By Sidney Weiss
It wasn’t a surprise when the #MeToo movement finally made its way into Centre Block on Parliament Hill.
Former Ontario PC leader Patrick Brown, former Nova Scotia PC leader Jamie Baillie, former sports minister Kent Hehr, former NDP MP Peter Stoffer. We all know the names. Harassment allegations have hit every major political party in Canada in recent months.
The culture in the status-seeking, frat boy club we know as Canadian politics has for decades been built up on ideals fuelled by toxic masculinity, unjustifiable power dynamics and a degradation and delegitimization of women in the workplace.
As survivors continue to speak out around the world, attitudes begin to shift, and harassment and abuses are finally being called out for what they are: a systemic symptom of the male-dominated society we live in — and something that emphatically is just not OK.

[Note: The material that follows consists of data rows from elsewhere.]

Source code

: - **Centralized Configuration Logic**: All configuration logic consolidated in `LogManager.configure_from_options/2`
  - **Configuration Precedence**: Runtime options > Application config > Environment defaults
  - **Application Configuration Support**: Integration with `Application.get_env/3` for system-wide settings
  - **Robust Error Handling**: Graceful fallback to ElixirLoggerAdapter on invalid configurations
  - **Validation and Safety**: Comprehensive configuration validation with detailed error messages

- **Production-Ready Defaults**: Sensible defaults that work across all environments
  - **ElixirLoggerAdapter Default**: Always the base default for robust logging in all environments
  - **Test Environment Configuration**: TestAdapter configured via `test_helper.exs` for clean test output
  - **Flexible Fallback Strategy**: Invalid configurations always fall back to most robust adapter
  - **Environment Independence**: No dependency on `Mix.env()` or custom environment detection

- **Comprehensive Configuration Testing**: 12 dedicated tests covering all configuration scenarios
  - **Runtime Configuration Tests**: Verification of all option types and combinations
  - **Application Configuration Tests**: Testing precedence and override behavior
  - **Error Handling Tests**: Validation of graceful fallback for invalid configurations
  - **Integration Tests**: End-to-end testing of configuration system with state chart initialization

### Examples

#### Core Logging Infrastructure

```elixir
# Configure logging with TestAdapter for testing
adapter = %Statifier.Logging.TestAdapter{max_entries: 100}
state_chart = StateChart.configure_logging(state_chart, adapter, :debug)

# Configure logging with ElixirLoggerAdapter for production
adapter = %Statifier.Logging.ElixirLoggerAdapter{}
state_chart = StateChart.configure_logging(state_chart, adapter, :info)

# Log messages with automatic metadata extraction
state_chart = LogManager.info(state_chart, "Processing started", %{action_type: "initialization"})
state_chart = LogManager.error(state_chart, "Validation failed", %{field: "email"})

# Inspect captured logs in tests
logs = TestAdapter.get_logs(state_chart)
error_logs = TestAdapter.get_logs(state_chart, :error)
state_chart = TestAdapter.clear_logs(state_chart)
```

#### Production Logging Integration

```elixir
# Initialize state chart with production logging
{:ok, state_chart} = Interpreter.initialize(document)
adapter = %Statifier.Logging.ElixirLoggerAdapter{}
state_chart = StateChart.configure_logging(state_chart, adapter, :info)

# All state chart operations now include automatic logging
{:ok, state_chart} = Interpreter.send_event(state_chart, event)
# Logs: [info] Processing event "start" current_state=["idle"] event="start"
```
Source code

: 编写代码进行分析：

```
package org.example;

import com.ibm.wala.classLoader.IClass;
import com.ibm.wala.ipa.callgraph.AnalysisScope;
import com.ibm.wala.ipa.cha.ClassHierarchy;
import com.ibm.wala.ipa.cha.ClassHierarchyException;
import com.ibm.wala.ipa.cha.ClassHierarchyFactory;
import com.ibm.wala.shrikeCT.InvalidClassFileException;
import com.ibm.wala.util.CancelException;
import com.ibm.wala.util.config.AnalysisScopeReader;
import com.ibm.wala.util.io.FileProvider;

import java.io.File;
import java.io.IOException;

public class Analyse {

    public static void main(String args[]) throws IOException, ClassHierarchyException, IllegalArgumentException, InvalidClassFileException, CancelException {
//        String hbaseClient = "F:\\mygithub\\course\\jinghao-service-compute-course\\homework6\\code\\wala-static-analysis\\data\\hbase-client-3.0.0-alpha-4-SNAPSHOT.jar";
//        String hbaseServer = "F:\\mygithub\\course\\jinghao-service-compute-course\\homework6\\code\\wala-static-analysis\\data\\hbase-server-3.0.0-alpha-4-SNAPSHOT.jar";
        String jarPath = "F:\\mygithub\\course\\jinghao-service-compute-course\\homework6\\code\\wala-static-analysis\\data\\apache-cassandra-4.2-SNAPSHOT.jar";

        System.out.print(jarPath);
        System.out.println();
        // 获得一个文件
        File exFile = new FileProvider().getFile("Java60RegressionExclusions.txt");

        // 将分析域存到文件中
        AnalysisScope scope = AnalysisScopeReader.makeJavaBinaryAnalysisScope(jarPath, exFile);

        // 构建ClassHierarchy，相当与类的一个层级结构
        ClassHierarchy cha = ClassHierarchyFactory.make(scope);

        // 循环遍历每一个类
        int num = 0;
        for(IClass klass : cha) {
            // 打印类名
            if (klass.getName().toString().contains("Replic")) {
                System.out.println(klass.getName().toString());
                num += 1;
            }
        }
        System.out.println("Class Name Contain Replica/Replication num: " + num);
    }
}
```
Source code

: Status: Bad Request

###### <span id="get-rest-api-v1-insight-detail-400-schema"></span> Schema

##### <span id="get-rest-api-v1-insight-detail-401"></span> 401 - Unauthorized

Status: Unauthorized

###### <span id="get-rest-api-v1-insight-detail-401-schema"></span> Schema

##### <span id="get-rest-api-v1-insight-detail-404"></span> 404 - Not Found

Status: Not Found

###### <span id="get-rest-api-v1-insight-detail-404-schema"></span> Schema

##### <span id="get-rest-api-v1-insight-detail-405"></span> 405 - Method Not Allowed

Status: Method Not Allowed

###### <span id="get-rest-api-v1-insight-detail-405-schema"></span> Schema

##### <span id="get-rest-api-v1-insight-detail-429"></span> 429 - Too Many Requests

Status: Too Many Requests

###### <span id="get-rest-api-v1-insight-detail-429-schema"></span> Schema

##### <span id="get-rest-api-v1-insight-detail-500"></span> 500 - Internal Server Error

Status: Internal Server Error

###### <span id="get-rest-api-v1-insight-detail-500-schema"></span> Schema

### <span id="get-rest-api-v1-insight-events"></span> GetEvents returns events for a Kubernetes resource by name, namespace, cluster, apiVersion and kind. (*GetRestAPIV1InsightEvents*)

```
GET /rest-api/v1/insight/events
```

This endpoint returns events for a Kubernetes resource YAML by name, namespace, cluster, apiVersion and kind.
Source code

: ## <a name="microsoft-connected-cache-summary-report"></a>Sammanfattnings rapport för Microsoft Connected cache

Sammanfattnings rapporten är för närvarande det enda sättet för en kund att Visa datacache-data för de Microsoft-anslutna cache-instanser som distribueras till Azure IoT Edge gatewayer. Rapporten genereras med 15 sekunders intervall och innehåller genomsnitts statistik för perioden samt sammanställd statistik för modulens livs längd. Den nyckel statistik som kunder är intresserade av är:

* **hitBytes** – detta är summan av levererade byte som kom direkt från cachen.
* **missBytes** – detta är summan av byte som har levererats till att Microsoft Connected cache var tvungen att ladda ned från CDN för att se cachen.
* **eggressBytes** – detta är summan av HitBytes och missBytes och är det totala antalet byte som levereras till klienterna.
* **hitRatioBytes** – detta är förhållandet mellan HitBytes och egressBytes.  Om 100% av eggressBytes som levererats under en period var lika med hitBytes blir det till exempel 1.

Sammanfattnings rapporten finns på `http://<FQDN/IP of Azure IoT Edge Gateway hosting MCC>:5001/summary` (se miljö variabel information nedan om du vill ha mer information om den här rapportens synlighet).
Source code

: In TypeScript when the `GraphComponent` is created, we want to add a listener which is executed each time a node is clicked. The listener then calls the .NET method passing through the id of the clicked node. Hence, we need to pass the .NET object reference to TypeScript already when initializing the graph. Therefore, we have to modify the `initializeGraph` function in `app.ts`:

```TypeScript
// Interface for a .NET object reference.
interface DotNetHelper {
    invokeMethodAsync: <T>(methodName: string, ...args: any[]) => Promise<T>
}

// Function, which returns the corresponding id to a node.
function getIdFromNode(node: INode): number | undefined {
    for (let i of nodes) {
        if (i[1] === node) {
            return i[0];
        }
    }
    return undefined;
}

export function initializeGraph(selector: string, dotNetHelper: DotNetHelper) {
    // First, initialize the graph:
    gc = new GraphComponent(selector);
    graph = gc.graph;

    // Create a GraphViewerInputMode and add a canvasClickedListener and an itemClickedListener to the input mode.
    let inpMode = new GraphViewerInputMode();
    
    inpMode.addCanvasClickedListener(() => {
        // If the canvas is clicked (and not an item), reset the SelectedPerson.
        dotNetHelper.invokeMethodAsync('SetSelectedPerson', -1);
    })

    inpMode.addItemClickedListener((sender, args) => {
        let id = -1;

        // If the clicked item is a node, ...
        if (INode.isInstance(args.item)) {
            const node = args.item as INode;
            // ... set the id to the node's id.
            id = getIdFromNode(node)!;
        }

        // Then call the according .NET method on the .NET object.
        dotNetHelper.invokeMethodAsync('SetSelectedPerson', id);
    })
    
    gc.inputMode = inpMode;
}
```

Last November, Labour Minister Patty Hajdu introduced Bill C-65 to the House of Commons in an attempt to make the Hill a more accountable place, where misconduct is not only punished accordingly, but prevented.
The bill seeks to strengthen the anti-harassment and anti-violence provisions of the Canada Labour Code, as well as the Parliamentary Employment and Staff Relations Act. This will (finally) place workers within Parliament and other government-based jobs (including interns, staffers and volunteers) under the labour code’s protective umbrella.
Simply put, the bill will allow complainants to access a neutral party to view their cases, and if unsatisfied, they will be able to bring their complaint to the federal labour minister — something that wasn’t always easily accessible. Bill C-65 won’t replace current anti-harassment policies, but will give people an extra cushion if the process isn’t smooth.
Bill C-65 was passed unanimously in the House. All political leanings aside, it seems the #MeToo movement is something everyone can jump on board with. This is great, of course. It should be an inherent human value that everyone – regardless of race, gender, class or other identity markers — is treated fairly and respectfully.
But the evident merits of this non-partisan policy shouldn’t halt people from maintaining a critical stance and pushing for even more respect and equality.
VICE News’ Hilary Beaumont recently broke a major story regarding the Hill’s culture of harassment and lack of progressive policies, interviewing more than 40 women who worked in a variety of jobs on the Hill.
Beaumont’s reporting showed significant rates of harassment on the Hill — physical, psychological, verbal — and examined the complexities women often dealt with when trying to report their cases.
Beaumont and other journalists have noticed Bill C-65 does not include a universal definition of what harassment actually is. In a world where defensive men are prone to seeing complainants as overreacting, exaggerative or simply looking for attention, it would only make sense to have a clear definition on paper of what is and isn’t acceptable behaviour.
It should not be a definition devised by a bunch of dudes at a desk, but a consensus definition led by the people typically facing harassment: women.
A Canadian Press survey recently conducted amongst Parliament Hill employees showed that of the 179 respondents, only 55 per cent believe the bill will make a difference in attitudes and behaviour in the workplace. Even the originator of the bill, Hajdu, has acknowledged that only a major shift in social attitudes will solve the problems produced by a patriarchal world.
I couldn’t agree more. It’s incredible people are mobilizing around this issue, but these conversations are only the beginning.
A majority of harassment reports come from staffers or interns, often younger women who are just starting their careers in the world of politics.
If someone chooses to report an incident (even under Bill C-65), it doesn’t guarantee her total anonymity (if her office consists of a small number of people, say) and definitely doesn’t protect her from losing her job, or missing out on promotion opportunities, if word gets around.
Being the small fish at the bottom of the food chain dominated by men — and the fear of stunting one’s career opportunities — might prevail over the impulse to report abuse, and women should never have to make that choice.
This bill is needed, but this is an opportunity for significant change in the culture and dialogue on the Hill, and we need to be wary about not wasting it.
This isn’t the end of the road for the #MeToo movement, and is barely the beginning of breaking down centuries of toxic, male-dominated work environments. The conversation can’t stop here, and it won’t. But politicians and the legislation they produce need to keep up.